Riera – the only student on the council – is organizing the conference’s Spanish access component, increasing participation from the Latin, Chicano and Hispanic communities. He’s ensuring materials, presentations, roundtables and panel discussions are translated into Spanish. This will aid in creating an adaptive operating procedure that offers a safe space where diversity, inclusion, equity and justice are at the forefront of the discussion leading marine conservation in the U.S., its territories and the Great Lakes.
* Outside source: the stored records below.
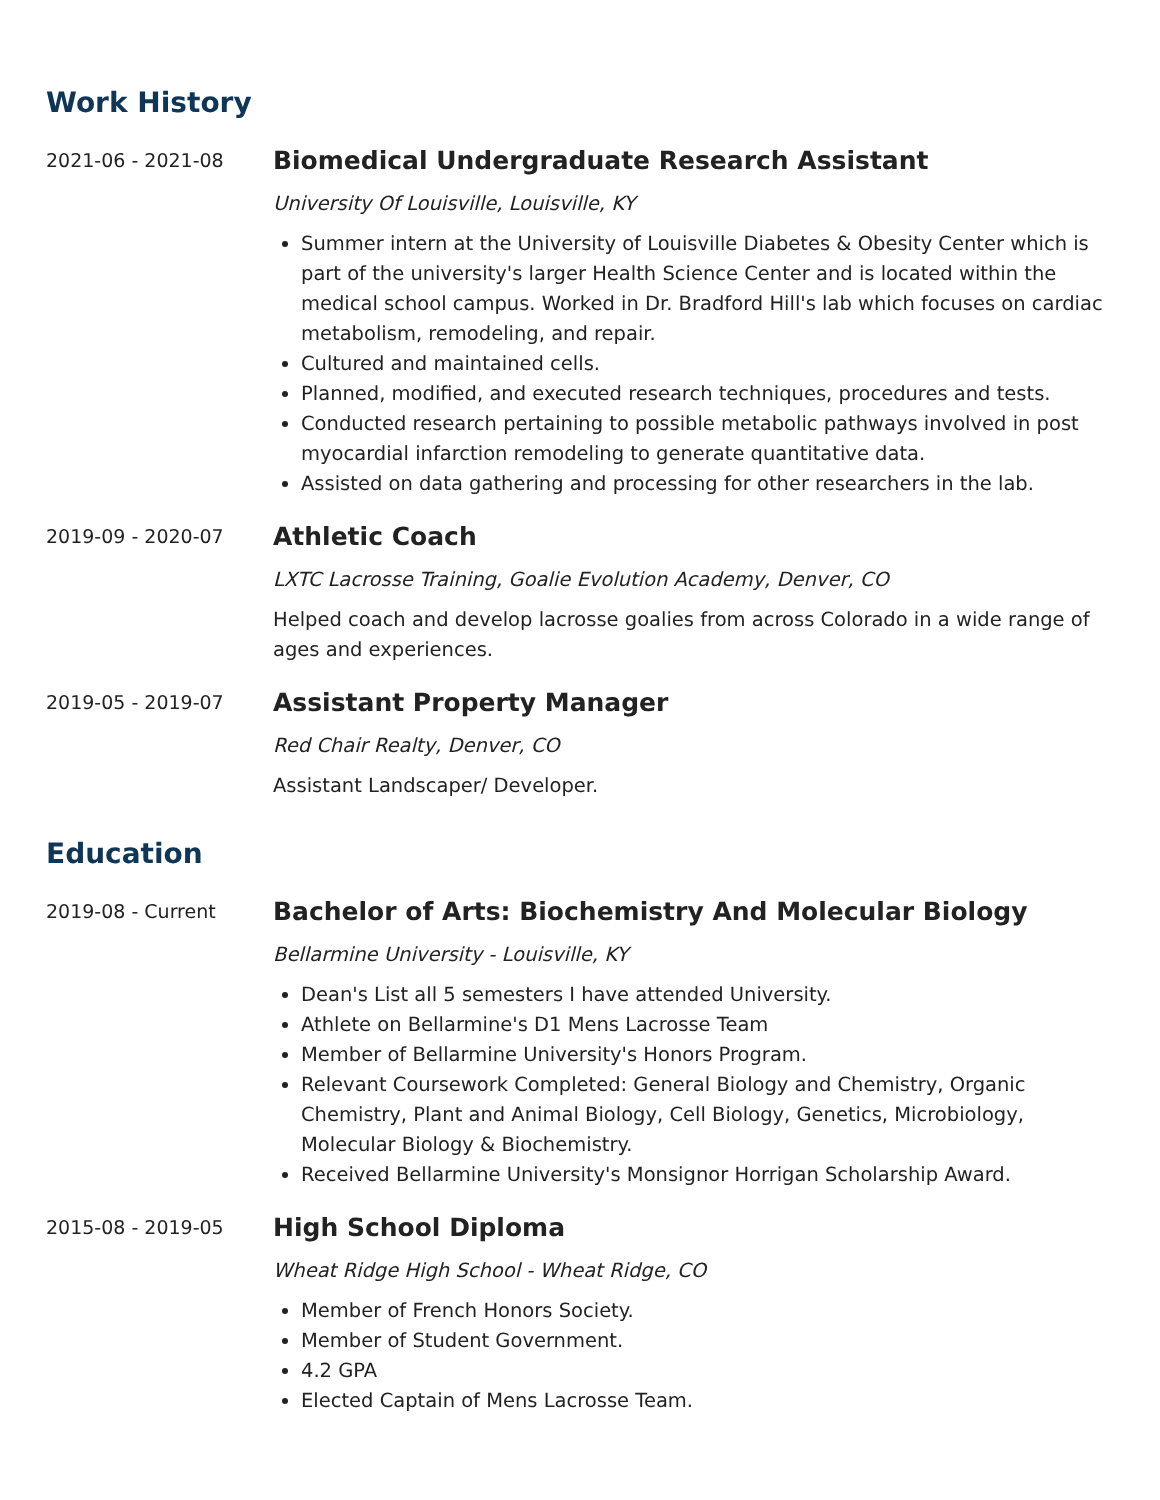Work History
2021-06 - 2021-08
Biomedical Undergraduate Research Assistant
University Of Louisville, Louisville, KY
Summer intern at the University of Louisville Diabetes & Obesity Center which is part of the university's larger Health Science Center and is located within the medical school campus. Worked in Dr. Bradford Hill's lab which focuses on cardiac metabolism, remodeling, and repair.
Cultured and maintained cells.
Planned, modified, and executed research techniques, procedures and tests.
Conducted research pertaining to possible metabolic pathways involved in post myocardial infarction remodeling to generate quantitative data.
Assisted on data gathering and processing for other researchers in the lab.
2019-09 - 2020-07
Athletic Coach
LXTC Lacrosse Training, Goalie Evolution Academy, Denver, CO
Helped coach and develop lacrosse goalies from across Colorado in a wide range of ages and experiences.
2019-05 - 2019-07
Assistant Property Manager
Red Chair Realty, Denver, CO
Assistant Landscaper/ Developer.
Education
2019-08 - Current
Bachelor of Arts: Biochemistry And Molecular Biology
Bellarmine University - Louisville, KY
Dean's List all 5 semesters I have attended University.
Athlete on Bellarmine's D1 Mens Lacrosse Team
Member of Bellarmine University's Honors Program.
Relevant Coursework Completed: General Biology and Chemistry, Organic Chemistry, Plant and Animal Biology, Cell Biology, Genetics, Microbiology, Molecular Biology & Biochemistry.
Received Bellarmine University's Monsignor Horrigan Scholarship Award.
2015-08 - 2019-05
High School Diploma
Wheat Ridge High School - Wheat Ridge, CO
Member of French Honors Society.
Member of Student Government.
4.2 GPA
Elected Captain of Mens Lacrosse Team.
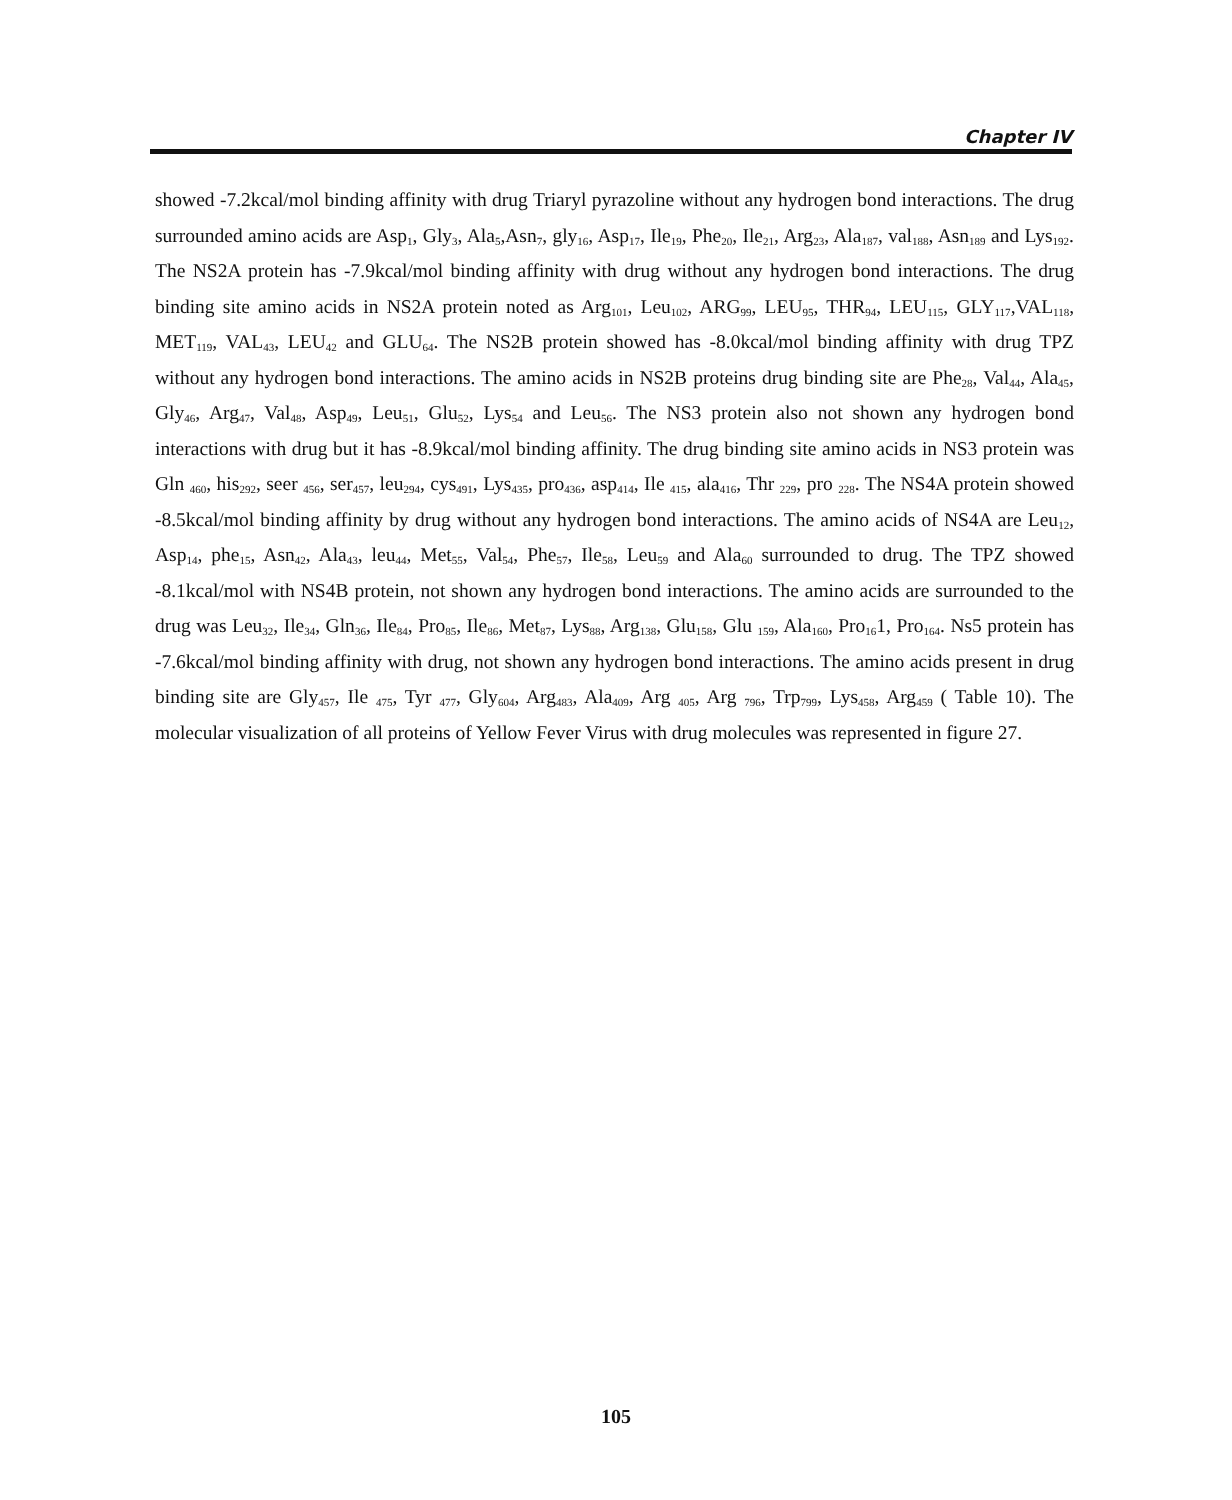Chapter IV
showed -7.2kcal/mol binding affinity with drug Triaryl pyrazoline without any hydrogen bond interactions. The drug surrounded amino acids are Asp<sub>1</sub>, Gly<sub>3</sub>, Ala<sub>5</sub>,Asn<sub>7</sub>, gly<sub>16</sub>, Asp<sub>17</sub>, Ile<sub>19</sub>, Phe<sub>20</sub>, Ile<sub>21</sub>, Arg<sub>23</sub>, Ala<sub>187</sub>, val<sub>188</sub>, Asn<sub>189</sub> and Lys<sub>192</sub>. The NS2A protein has -7.9kcal/mol binding affinity with drug without any hydrogen bond interactions. The drug binding site amino acids in NS2A protein noted as Arg<sub>101</sub>, Leu<sub>102</sub>, ARG<sub>99</sub>, LEU<sub>95</sub>, THR<sub>94</sub>, LEU<sub>115</sub>, GLY<sub>117</sub>,VAL<sub>118</sub>, MET<sub>119</sub>, VAL<sub>43</sub>, LEU<sub>42</sub> and GLU<sub>64</sub>. The NS2B protein showed has -8.0kcal/mol binding affinity with drug TPZ without any hydrogen bond interactions. The amino acids in NS2B proteins drug binding site are Phe<sub>28</sub>, Val<sub>44</sub>, Ala<sub>45</sub>, Gly<sub>46</sub>, Arg<sub>47</sub>, Val<sub>48</sub>, Asp<sub>49</sub>, Leu<sub>51</sub>, Glu<sub>52</sub>, Lys<sub>54</sub> and Leu<sub>56</sub>. The NS3 protein also not shown any hydrogen bond interactions with drug but it has -8.9kcal/mol binding affinity. The drug binding site amino acids in NS3 protein was Gln <sub>460</sub>, his<sub>292</sub>, seer <sub>456</sub>, ser<sub>457</sub>, leu<sub>294</sub>, cys<sub>491</sub>, Lys<sub>435</sub>, pro<sub>436</sub>, asp<sub>414</sub>, Ile <sub>415</sub>, ala<sub>416</sub>, Thr <sub>229</sub>, pro <sub>228</sub>. The NS4A protein showed -8.5kcal/mol binding affinity by drug without any hydrogen bond interactions. The amino acids of NS4A are Leu<sub>12</sub>, Asp<sub>14</sub>, phe<sub>15</sub>, Asn<sub>42</sub>, Ala<sub>43</sub>, leu<sub>44</sub>, Met<sub>55</sub>, Val<sub>54</sub>, Phe<sub>57</sub>, Ile<sub>58</sub>, Leu<sub>59</sub> and Ala<sub>60</sub> surrounded to drug. The TPZ showed -8.1kcal/mol with NS4B protein, not shown any hydrogen bond interactions. The amino acids are surrounded to the drug was Leu<sub>32</sub>, Ile<sub>34</sub>, Gln<sub>36</sub>, Ile<sub>84</sub>, Pro<sub>85</sub>, Ile<sub>86</sub>, Met<sub>87</sub>, Lys<sub>88</sub>, Arg<sub>138</sub>, Glu<sub>158</sub>, Glu <sub>159</sub>, Ala<sub>160</sub>, Pro<sub>16</sub>1, Pro<sub>164</sub>. Ns5 protein has -7.6kcal/mol binding affinity with drug, not shown any hydrogen bond interactions. The amino acids present in drug binding site are Gly<sub>457</sub>, Ile <sub>475</sub>, Tyr <sub>477</sub>, Gly<sub>604</sub>, Arg<sub>483</sub>, Ala<sub>409</sub>, Arg <sub>405</sub>, Arg <sub>796</sub>, Trp<sub>799</sub>, Lys<sub>458</sub>, Arg<sub>459</sub> ( Table 10). The molecular visualization of all proteins of Yellow Fever Virus with drug molecules was represented in figure 27.
105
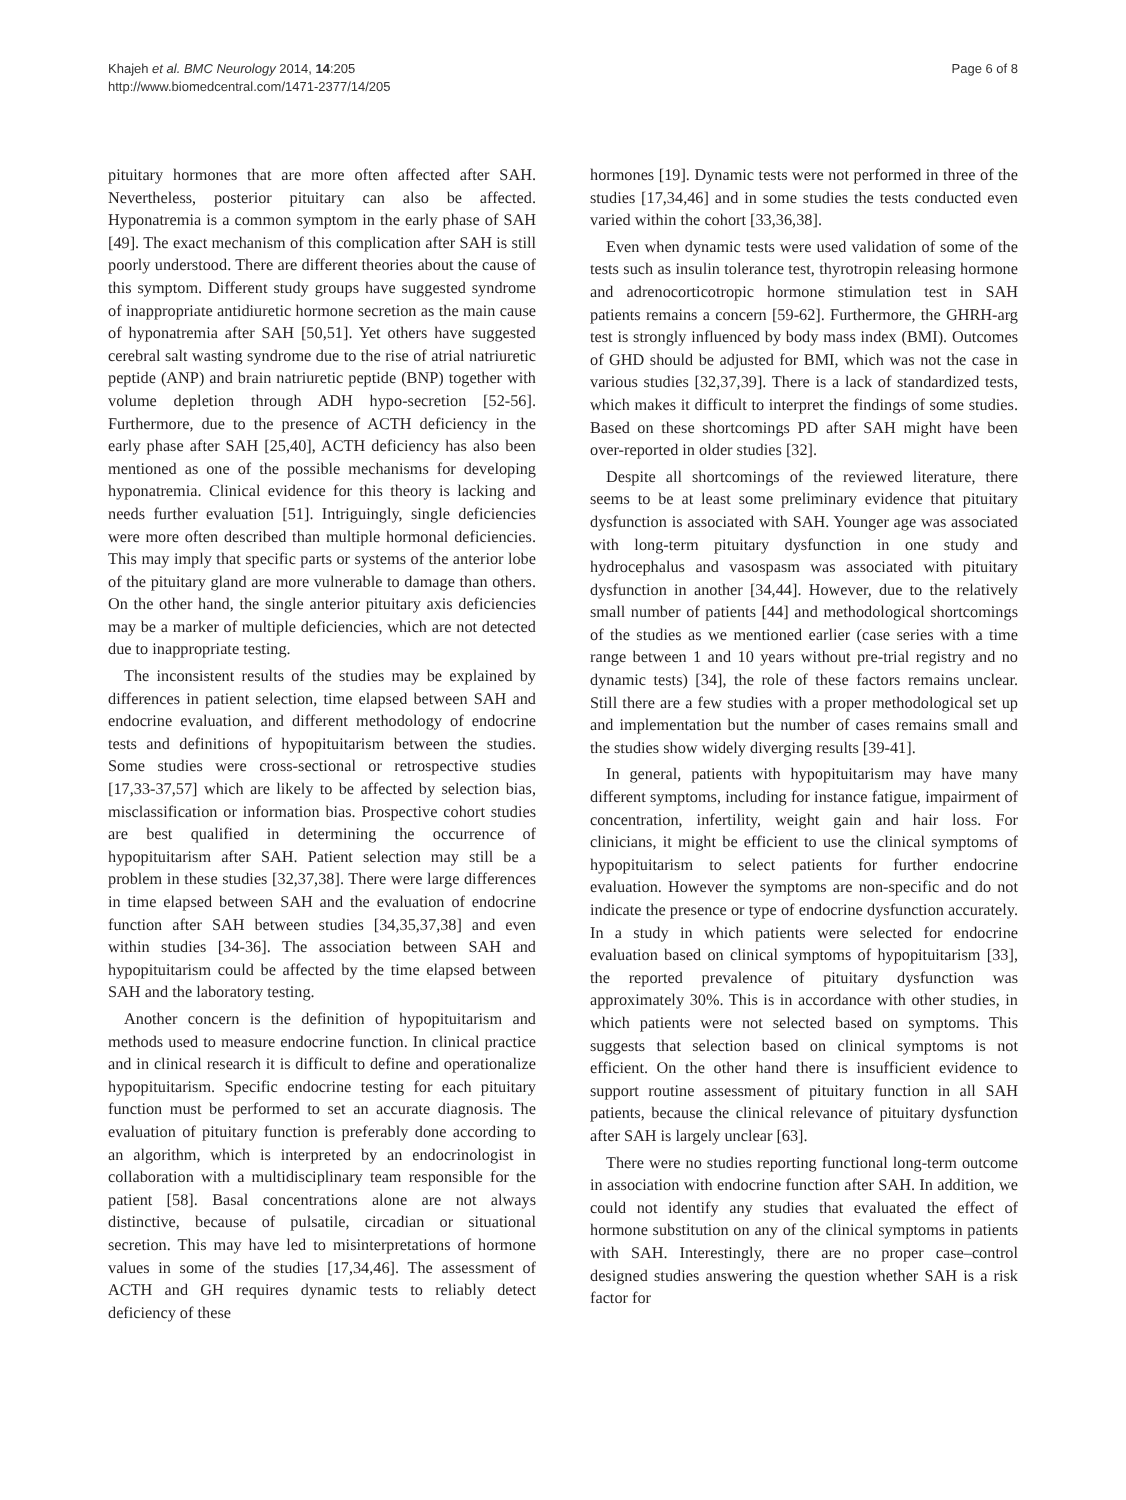Khajeh et al. BMC Neurology 2014, 14:205
http://www.biomedcentral.com/1471-2377/14/205
Page 6 of 8
pituitary hormones that are more often affected after SAH. Nevertheless, posterior pituitary can also be affected. Hyponatremia is a common symptom in the early phase of SAH [49]. The exact mechanism of this complication after SAH is still poorly understood. There are different theories about the cause of this symptom. Different study groups have suggested syndrome of inappropriate antidiuretic hormone secretion as the main cause of hyponatremia after SAH [50,51]. Yet others have suggested cerebral salt wasting syndrome due to the rise of atrial natriuretic peptide (ANP) and brain natriuretic peptide (BNP) together with volume depletion through ADH hypo-secretion [52-56]. Furthermore, due to the presence of ACTH deficiency in the early phase after SAH [25,40], ACTH deficiency has also been mentioned as one of the possible mechanisms for developing hyponatremia. Clinical evidence for this theory is lacking and needs further evaluation [51]. Intriguingly, single deficiencies were more often described than multiple hormonal deficiencies. This may imply that specific parts or systems of the anterior lobe of the pituitary gland are more vulnerable to damage than others. On the other hand, the single anterior pituitary axis deficiencies may be a marker of multiple deficiencies, which are not detected due to inappropriate testing.
The inconsistent results of the studies may be explained by differences in patient selection, time elapsed between SAH and endocrine evaluation, and different methodology of endocrine tests and definitions of hypopituitarism between the studies. Some studies were cross-sectional or retrospective studies [17,33-37,57] which are likely to be affected by selection bias, misclassification or information bias. Prospective cohort studies are best qualified in determining the occurrence of hypopituitarism after SAH. Patient selection may still be a problem in these studies [32,37,38]. There were large differences in time elapsed between SAH and the evaluation of endocrine function after SAH between studies [34,35,37,38] and even within studies [34-36]. The association between SAH and hypopituitarism could be affected by the time elapsed between SAH and the laboratory testing.
Another concern is the definition of hypopituitarism and methods used to measure endocrine function. In clinical practice and in clinical research it is difficult to define and operationalize hypopituitarism. Specific endocrine testing for each pituitary function must be performed to set an accurate diagnosis. The evaluation of pituitary function is preferably done according to an algorithm, which is interpreted by an endocrinologist in collaboration with a multidisciplinary team responsible for the patient [58]. Basal concentrations alone are not always distinctive, because of pulsatile, circadian or situational secretion. This may have led to misinterpretations of hormone values in some of the studies [17,34,46]. The assessment of ACTH and GH requires dynamic tests to reliably detect deficiency of these
hormones [19]. Dynamic tests were not performed in three of the studies [17,34,46] and in some studies the tests conducted even varied within the cohort [33,36,38].
Even when dynamic tests were used validation of some of the tests such as insulin tolerance test, thyrotropin releasing hormone and adrenocorticotropic hormone stimulation test in SAH patients remains a concern [59-62]. Furthermore, the GHRH-arg test is strongly influenced by body mass index (BMI). Outcomes of GHD should be adjusted for BMI, which was not the case in various studies [32,37,39]. There is a lack of standardized tests, which makes it difficult to interpret the findings of some studies. Based on these shortcomings PD after SAH might have been over-reported in older studies [32].
Despite all shortcomings of the reviewed literature, there seems to be at least some preliminary evidence that pituitary dysfunction is associated with SAH. Younger age was associated with long-term pituitary dysfunction in one study and hydrocephalus and vasospasm was associated with pituitary dysfunction in another [34,44]. However, due to the relatively small number of patients [44] and methodological shortcomings of the studies as we mentioned earlier (case series with a time range between 1 and 10 years without pre-trial registry and no dynamic tests) [34], the role of these factors remains unclear. Still there are a few studies with a proper methodological set up and implementation but the number of cases remains small and the studies show widely diverging results [39-41].
In general, patients with hypopituitarism may have many different symptoms, including for instance fatigue, impairment of concentration, infertility, weight gain and hair loss. For clinicians, it might be efficient to use the clinical symptoms of hypopituitarism to select patients for further endocrine evaluation. However the symptoms are non-specific and do not indicate the presence or type of endocrine dysfunction accurately. In a study in which patients were selected for endocrine evaluation based on clinical symptoms of hypopituitarism [33], the reported prevalence of pituitary dysfunction was approximately 30%. This is in accordance with other studies, in which patients were not selected based on symptoms. This suggests that selection based on clinical symptoms is not efficient. On the other hand there is insufficient evidence to support routine assessment of pituitary function in all SAH patients, because the clinical relevance of pituitary dysfunction after SAH is largely unclear [63].
There were no studies reporting functional long-term outcome in association with endocrine function after SAH. In addition, we could not identify any studies that evaluated the effect of hormone substitution on any of the clinical symptoms in patients with SAH. Interestingly, there are no proper case–control designed studies answering the question whether SAH is a risk factor for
Riera had a hand in creating the selection criteria for guests and speakers, allowing high representation and inclusion of Spanish speakers.

Within HAF, Riera is a member of the Oceans Advisory Committee. Together, they will host a flash breakout session during CHOW. The session concentrates on Hispanic youth voices.

“We are going to start seeing this space transform,” Riera said. “When we come together, we are stronger.”

CHOW runs June 8-10 and is free and open to the public.